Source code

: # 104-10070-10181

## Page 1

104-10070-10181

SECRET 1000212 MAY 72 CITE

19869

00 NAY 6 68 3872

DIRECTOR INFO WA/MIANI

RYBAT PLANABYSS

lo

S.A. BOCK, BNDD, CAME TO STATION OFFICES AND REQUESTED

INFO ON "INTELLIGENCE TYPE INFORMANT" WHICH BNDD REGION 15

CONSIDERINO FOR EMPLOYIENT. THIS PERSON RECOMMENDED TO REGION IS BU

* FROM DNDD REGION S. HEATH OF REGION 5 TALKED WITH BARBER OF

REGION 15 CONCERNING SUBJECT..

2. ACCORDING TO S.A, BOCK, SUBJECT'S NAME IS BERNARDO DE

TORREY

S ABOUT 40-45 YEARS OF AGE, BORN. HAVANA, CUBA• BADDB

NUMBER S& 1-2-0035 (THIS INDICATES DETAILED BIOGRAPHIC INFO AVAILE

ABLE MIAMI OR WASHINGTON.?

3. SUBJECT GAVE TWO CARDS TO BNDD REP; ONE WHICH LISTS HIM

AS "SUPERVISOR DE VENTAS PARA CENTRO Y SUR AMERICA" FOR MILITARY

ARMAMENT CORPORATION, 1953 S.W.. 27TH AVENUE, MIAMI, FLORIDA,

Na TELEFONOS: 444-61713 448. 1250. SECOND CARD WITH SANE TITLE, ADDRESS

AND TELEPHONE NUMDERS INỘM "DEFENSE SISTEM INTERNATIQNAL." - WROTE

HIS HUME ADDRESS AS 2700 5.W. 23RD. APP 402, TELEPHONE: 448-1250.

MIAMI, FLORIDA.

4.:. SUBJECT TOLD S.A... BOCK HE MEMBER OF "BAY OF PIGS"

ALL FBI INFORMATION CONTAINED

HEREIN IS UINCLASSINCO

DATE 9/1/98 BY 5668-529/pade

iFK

What needs to be done – Identify each line in the entries with the word "ADDRESS" and copy it.

Result for this task –
Na TELEFONOS: 444-61713 448. 1250. SECOND CARD WITH SANE TITLE, ADDRESS
HIS HUME ADDRESS AS 2700 5.W. 23RD. APP 402, TELEPHONE: 448-1250.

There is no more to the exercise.